▶ [Data excerpts]:
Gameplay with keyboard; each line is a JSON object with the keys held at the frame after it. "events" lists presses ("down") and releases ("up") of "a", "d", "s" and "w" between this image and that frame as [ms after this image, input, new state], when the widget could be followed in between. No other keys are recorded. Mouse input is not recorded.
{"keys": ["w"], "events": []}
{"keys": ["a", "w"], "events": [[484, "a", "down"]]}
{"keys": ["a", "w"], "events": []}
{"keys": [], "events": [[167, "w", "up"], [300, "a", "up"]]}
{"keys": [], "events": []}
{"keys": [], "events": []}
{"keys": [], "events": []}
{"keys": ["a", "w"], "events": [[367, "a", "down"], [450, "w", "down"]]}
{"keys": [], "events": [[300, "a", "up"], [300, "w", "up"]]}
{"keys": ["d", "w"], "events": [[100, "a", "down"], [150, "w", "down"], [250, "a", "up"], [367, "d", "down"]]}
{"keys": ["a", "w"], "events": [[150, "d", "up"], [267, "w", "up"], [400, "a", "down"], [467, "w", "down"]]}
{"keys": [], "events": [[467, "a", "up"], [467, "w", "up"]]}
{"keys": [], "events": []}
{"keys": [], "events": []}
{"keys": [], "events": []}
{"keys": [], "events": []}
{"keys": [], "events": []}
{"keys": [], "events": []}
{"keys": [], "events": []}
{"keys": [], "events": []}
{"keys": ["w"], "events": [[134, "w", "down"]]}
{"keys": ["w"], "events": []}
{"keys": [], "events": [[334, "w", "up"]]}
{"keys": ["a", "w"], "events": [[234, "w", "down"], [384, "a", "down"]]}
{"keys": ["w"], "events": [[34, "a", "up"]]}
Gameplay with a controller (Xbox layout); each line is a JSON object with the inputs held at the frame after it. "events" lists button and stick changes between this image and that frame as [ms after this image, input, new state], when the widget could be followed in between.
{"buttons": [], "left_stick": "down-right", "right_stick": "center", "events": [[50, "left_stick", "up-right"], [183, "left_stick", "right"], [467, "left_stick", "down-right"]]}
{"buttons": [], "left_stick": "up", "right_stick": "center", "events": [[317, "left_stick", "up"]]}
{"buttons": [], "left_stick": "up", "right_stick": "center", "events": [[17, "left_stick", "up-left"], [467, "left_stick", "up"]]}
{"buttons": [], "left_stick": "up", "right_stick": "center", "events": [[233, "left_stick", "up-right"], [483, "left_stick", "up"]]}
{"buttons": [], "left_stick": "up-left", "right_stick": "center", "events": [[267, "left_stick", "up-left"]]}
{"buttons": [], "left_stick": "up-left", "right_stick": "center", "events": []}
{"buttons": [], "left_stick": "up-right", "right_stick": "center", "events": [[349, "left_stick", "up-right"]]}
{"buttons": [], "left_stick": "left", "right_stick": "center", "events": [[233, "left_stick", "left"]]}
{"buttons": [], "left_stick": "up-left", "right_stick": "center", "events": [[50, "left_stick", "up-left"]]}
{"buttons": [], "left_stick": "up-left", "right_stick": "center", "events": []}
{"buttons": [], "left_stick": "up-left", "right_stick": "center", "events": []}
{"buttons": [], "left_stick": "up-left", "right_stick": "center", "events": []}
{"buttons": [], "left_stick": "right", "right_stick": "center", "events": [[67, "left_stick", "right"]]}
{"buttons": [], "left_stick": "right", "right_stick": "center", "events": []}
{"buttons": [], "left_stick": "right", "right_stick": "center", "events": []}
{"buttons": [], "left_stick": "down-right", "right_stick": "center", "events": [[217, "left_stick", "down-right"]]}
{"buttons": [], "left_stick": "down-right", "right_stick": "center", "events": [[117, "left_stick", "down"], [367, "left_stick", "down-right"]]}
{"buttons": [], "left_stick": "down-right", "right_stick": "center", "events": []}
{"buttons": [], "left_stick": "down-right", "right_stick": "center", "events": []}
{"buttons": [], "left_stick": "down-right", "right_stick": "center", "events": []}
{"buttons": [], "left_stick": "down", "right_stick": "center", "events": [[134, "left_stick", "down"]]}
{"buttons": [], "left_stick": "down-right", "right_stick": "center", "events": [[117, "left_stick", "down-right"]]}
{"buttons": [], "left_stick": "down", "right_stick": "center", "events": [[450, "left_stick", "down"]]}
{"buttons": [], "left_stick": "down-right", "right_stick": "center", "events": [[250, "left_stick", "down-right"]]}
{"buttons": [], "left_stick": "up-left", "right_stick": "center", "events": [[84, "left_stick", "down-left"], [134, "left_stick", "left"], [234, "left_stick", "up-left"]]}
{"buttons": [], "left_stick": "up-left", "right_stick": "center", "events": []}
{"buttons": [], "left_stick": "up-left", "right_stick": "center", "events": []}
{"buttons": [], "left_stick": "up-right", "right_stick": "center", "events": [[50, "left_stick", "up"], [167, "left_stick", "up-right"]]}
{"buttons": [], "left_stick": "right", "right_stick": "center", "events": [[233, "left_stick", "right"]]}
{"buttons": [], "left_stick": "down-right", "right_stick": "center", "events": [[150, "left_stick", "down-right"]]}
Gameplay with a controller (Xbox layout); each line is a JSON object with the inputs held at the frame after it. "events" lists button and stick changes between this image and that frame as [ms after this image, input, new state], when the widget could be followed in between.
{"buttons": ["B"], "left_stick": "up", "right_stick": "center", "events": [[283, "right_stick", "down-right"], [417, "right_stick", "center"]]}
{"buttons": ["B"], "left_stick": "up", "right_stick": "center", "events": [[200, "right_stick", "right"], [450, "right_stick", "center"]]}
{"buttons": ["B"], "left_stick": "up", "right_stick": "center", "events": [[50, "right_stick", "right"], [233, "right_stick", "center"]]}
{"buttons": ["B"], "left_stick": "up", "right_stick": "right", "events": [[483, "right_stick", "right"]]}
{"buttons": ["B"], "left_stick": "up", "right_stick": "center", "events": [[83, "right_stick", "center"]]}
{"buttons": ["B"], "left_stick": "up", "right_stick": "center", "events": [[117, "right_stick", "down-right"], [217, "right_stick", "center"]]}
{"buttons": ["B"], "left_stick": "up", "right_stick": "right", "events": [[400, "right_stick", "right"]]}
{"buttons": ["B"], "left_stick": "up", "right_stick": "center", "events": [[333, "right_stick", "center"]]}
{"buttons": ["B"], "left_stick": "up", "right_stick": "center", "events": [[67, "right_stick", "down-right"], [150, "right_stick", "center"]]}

▶ [What the exercise asks]: Write out the material above exactly, leaving out no line.

▶ [Solved exercise]:
Gameplay with keyboard; each line is a JSON object with the keys held at the frame after it. "events" lists presses ("down") and releases ("up") of "a", "d", "s" and "w" between this image and that frame as [ms after this image, input, new state], when the widget could be followed in between. No other keys are recorded. Mouse input is not recorded.
{"keys": ["w"], "events": []}
{"keys": ["a", "w"], "events": [[484, "a", "down"]]}
{"keys": ["a", "w"], "events": []}
{"keys": [], "events": [[167, "w", "up"], [300, "a", "up"]]}
{"keys": [], "events": []}
{"keys": [], "events": []}
{"keys": [], "events": []}
{"keys": ["a", "w"], "events": [[367, "a", "down"], [450, "w", "down"]]}
{"keys": [], "events": [[300, "a", "up"], [300, "w", "up"]]}
{"keys": ["d", "w"], "events": [[100, "a", "down"], [150, "w", "down"], [250, "a", "up"], [367, "d", "down"]]}
{"keys": ["a", "w"], "events": [[150, "d", "up"], [267, "w", "up"], [400, "a", "down"], [467, "w", "down"]]}
{"keys": [], "events": [[467, "a", "up"], [467, "w", "up"]]}
{"keys": [], "events": []}
{"keys": [], "events": []}
{"keys": [], "events": []}
{"keys": [], "events": []}
{"keys": [], "events": []}
{"keys": [], "events": []}
{"keys": [], "events": []}
{"keys": [], "events": []}
{"keys": ["w"], "events": [[134, "w", "down"]]}
{"keys": ["w"], "events": []}
{"keys": [], "events": [[334, "w", "up"]]}
{"keys": ["a", "w"], "events": [[234, "w", "down"], [384, "a", "down"]]}
{"keys": ["w"], "events": [[34, "a", "up"]]}
Gameplay with a controller (Xbox layout); each line is a JSON object with the inputs held at the frame after it. "events" lists button and stick changes between this image and that frame as [ms after this image, input, new state], when the widget could be followed in between.
{"buttons": [], "left_stick": "down-right", "right_stick": "center", "events": [[50, "left_stick", "up-right"], [183, "left_stick", "right"], [467, "left_stick", "down-right"]]}
{"buttons": [], "left_stick": "up", "right_stick": "center", "events": [[317, "left_stick", "up"]]}
{"buttons": [], "left_stick": "up", "right_stick": "center", "events": [[17, "left_stick", "up-left"], [467, "left_stick", "up"]]}
{"buttons": [], "left_stick": "up", "right_stick": "center", "events": [[233, "left_stick", "up-right"], [483, "left_stick", "up"]]}
{"buttons": [], "left_stick": "up-left", "right_stick": "center", "events": [[267, "left_stick", "up-left"]]}
{"buttons": [], "left_stick": "up-left", "right_stick": "center", "events": []}
{"buttons": [], "left_stick": "up-right", "right_stick": "center", "events": [[349, "left_stick", "up-right"]]}
{"buttons": [], "left_stick": "left", "right_stick": "center", "events": [[233, "left_stick", "left"]]}
{"buttons": [], "left_stick": "up-left", "right_stick": "center", "events": [[50, "left_stick", "up-left"]]}
{"buttons": [], "left_stick": "up-left", "right_stick": "center", "events": []}
{"buttons": [], "left_stick": "up-left", "right_stick": "center", "events": []}
{"buttons": [], "left_stick": "up-left", "right_stick": "center", "events": []}
{"buttons": [], "left_stick": "right", "right_stick": "center", "events": [[67, "left_stick", "right"]]}
{"buttons": [], "left_stick": "right", "right_stick": "center", "events": []}
{"buttons": [], "left_stick": "right", "right_stick": "center", "events": []}
{"buttons": [], "left_stick": "down-right", "right_stick": "center", "events": [[217, "left_stick", "down-right"]]}
{"buttons": [], "left_stick": "down-right", "right_stick": "center", "events": [[117, "left_stick", "down"], [367, "left_stick", "down-right"]]}
{"buttons": [], "left_stick": "down-right", "right_stick": "center", "events": []}
{"buttons": [], "left_stick": "down-right", "right_stick": "center", "events": []}
{"buttons": [], "left_stick": "down-right", "right_stick": "center", "events": []}
{"buttons": [], "left_stick": "down", "right_stick": "center", "events": [[134, "left_stick", "down"]]}
{"buttons": [], "left_stick": "down-right", "right_stick": "center", "events": [[117, "left_stick", "down-right"]]}
{"buttons": [], "left_stick": "down", "right_stick": "center", "events": [[450, "left_stick", "down"]]}
{"buttons": [], "left_stick": "down-right", "right_stick": "center", "events": [[250, "left_stick", "down-right"]]}
{"buttons": [], "left_stick": "up-left", "right_stick": "center", "events": [[84, "left_stick", "down-left"], [134, "left_stick", "left"], [234, "left_stick", "up-left"]]}
{"buttons": [], "left_stick": "up-left", "right_stick": "center", "events": []}
{"buttons": [], "left_stick": "up-left", "right_stick": "center", "events": []}
{"buttons": [], "left_stick": "up-right", "right_stick": "center", "events": [[50, "left_stick", "up"], [167, "left_stick", "up-right"]]}
{"buttons": [], "left_stick": "right", "right_stick": "center", "events": [[233, "left_stick", "right"]]}
{"buttons": [], "left_stick": "down-right", "right_stick": "center", "events": [[150, "left_stick", "down-right"]]}
Gameplay with a controller (Xbox layout); each line is a JSON object with the inputs held at the frame after it. "events" lists button and stick changes between this image and that frame as [ms after this image, input, new state], when the widget could be followed in between.
{"buttons": ["B"], "left_stick": "up", "right_stick": "center", "events": [[283, "right_stick", "down-right"], [417, "right_stick", "center"]]}
{"buttons": ["B"], "left_stick": "up", "right_stick": "center", "events": [[200, "right_stick", "right"], [450, "right_stick", "center"]]}
{"buttons": ["B"], "left_stick": "up", "right_stick": "center", "events": [[50, "right_stick", "right"], [233, "right_stick", "center"]]}
{"buttons": ["B"], "left_stick": "up", "right_stick": "right", "events": [[483, "right_stick", "right"]]}
{"buttons": ["B"], "left_stick": "up", "right_stick": "center", "events": [[83, "right_stick", "center"]]}
{"buttons": ["B"], "left_stick": "up", "right_stick": "center", "events": [[117, "right_stick", "down-right"], [217, "right_stick", "center"]]}
{"buttons": ["B"], "left_stick": "up", "right_stick": "right", "events": [[400, "right_stick", "right"]]}
{"buttons": ["B"], "left_stick": "up", "right_stick": "center", "events": [[333, "right_stick", "center"]]}
{"buttons": ["B"], "left_stick": "up", "right_stick": "center", "events": [[67, "right_stick", "down-right"], [150, "right_stick", "center"]]}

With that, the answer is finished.